Art with heart: B.C. artists are saying thanks to frontline staff by offering them their works
Workers can browse the Arthanks site and request any donated piece of original art that catches their eye
B.C. artists are using their skill and creativity to thank frontline workers by offering them original works through an online platform.
Artists can donate their work by making a submission on the Arthanks website, where each available piece is displayed in a photo. Frontline workers can then browse through the options and request a piece of art.
"We connect the two. We just say here's the art, here's the recipient, please get together socially distanced and hand it off," said David MacLean, a North Vancouver-based artist who came up with the idea.
"When you give a piece of art it's kind of original, it's a little bit different, it's a little more than just a one-off thank you," he added.

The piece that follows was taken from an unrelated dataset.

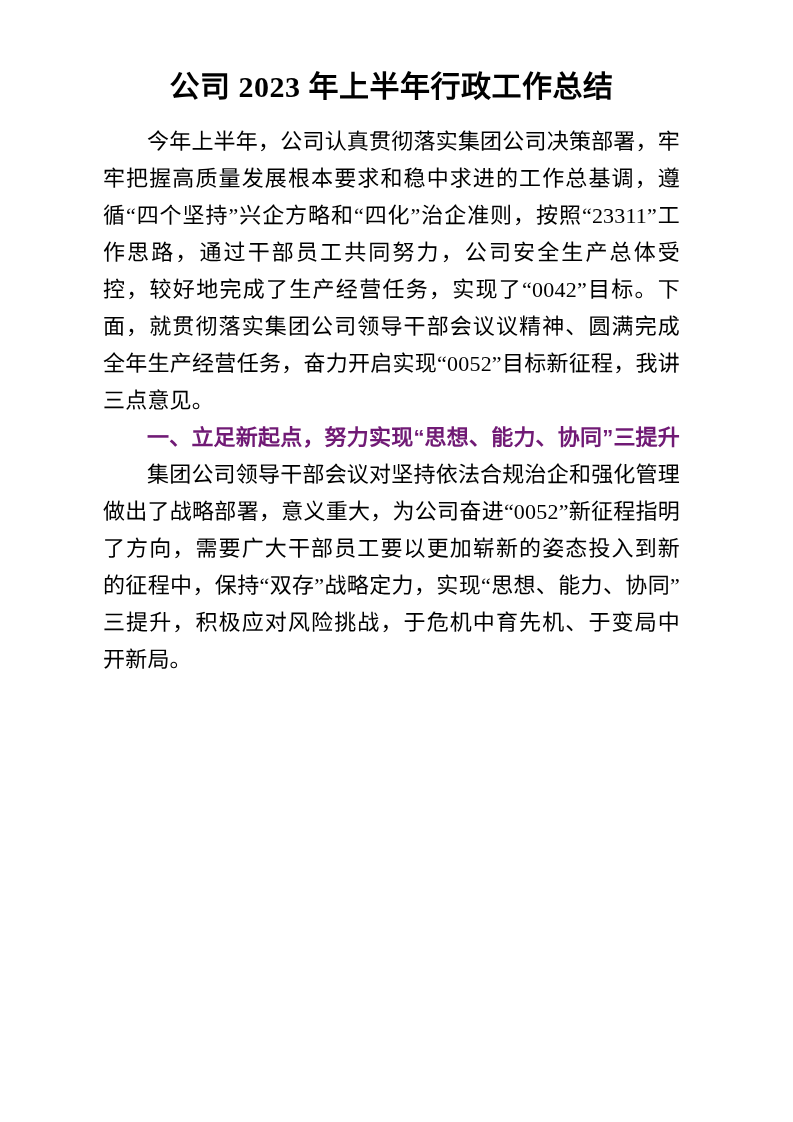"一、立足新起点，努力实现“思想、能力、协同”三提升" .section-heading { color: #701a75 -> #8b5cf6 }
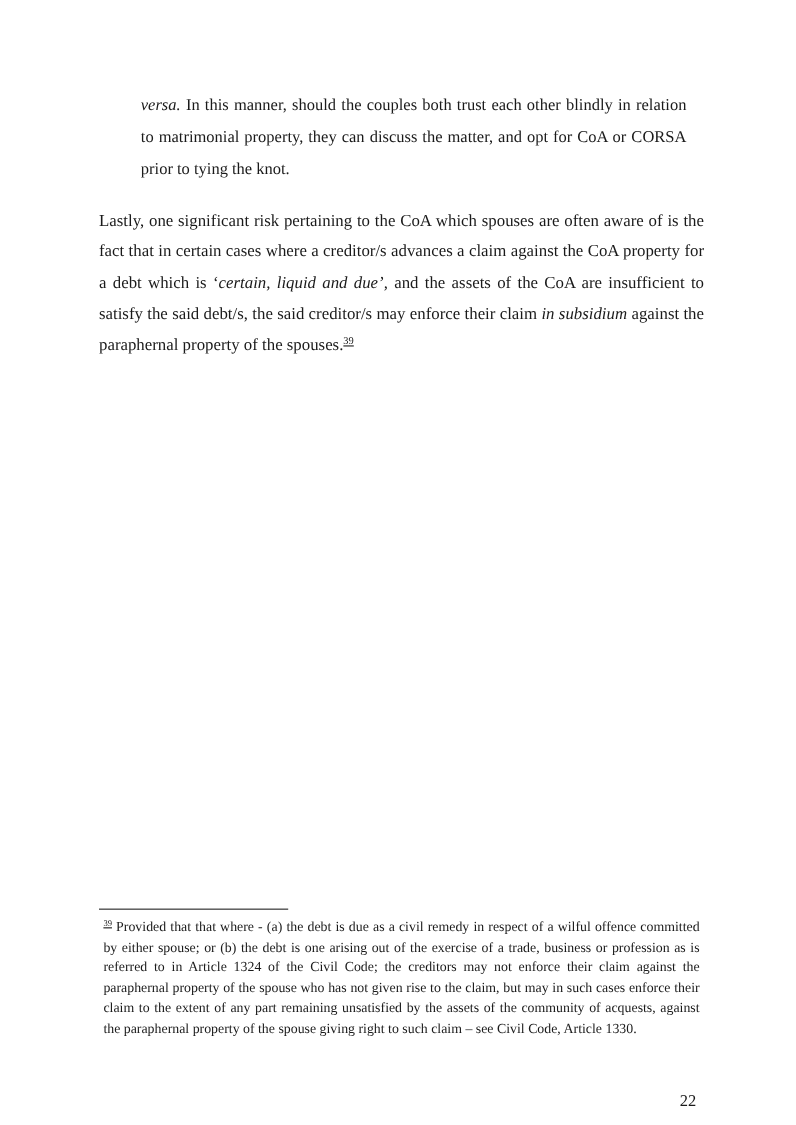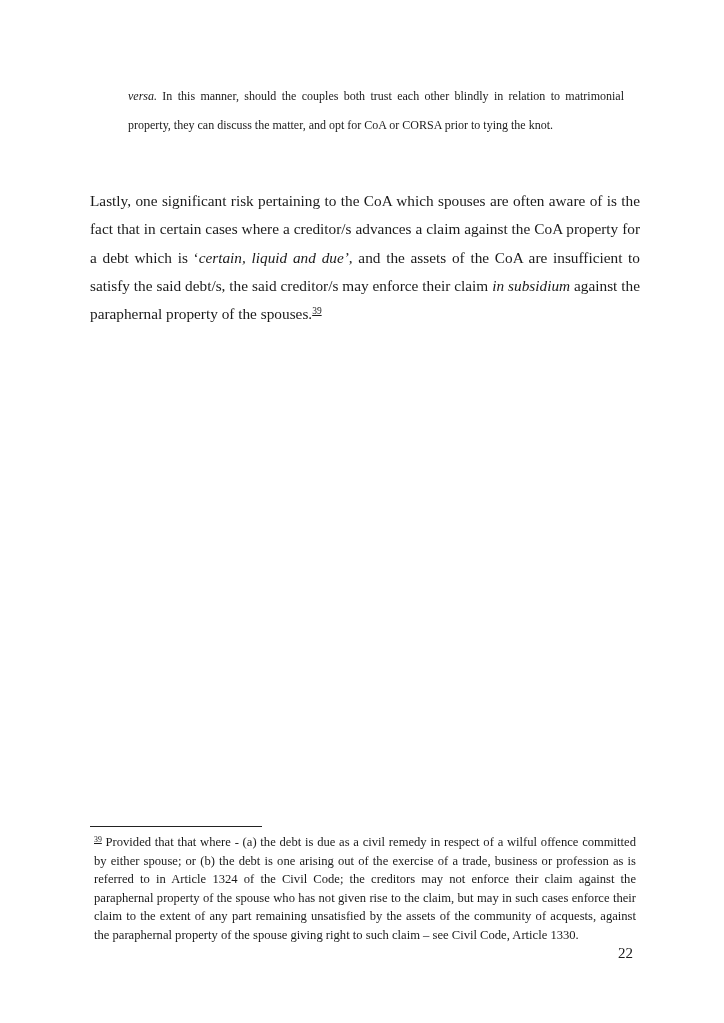"versa. In this manner, should" .quote-para { font-size: 12px -> 15px }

MacLean says the concept of Arthanks was formed as he found himself painting more during the pandemic.
"I was getting madder and madder about the grief that frontline workers are taking … and thinking, 'what have I done?' Well, nothing. I've done little or nothing to help," he told CBC's The Early Edition on Thursday.
MacLean began giving his art to friends and family who were frontline workers — including nurse Robyn Whyte, who he met at a Deep Cove cafe.
Whyte said the two had chatted about their professions and MacLean offered her one of his works after noticing a wolf design on her sweater.
"It just happened … he was donating a piece of art that was related to wolves and I couldn't say no, it's a beautiful piece of art," said Whyte.
MacLean had informally donated about 20 pieces of art when he reached out to Ginger Sedlarova, a friend in the local art scene, to help recruit volunteers and expand the initiative.
He said they have given away about 40 pieces of art since the initiative started last summer, and they are now looking for more artists to donate.
The works on display currently include paintings, vases and miscellaneous pottery.
He said all frontline workers are welcome to request a piece of art, including health-care workers, education workers and those in customer service-facing jobs such as grocery store clerks — "anyone who put themselves at risk to help us in this time of COVID," according to the Arthanks website.
In receiving her gift, Whyte said she was reminded that people are thankful for the contributions of frontline workers.
"It's great to be acknowledged. We've all been working very hard and it's just going on so long..." she said. "I know that there's people out there who are thankful and I really appreciate it."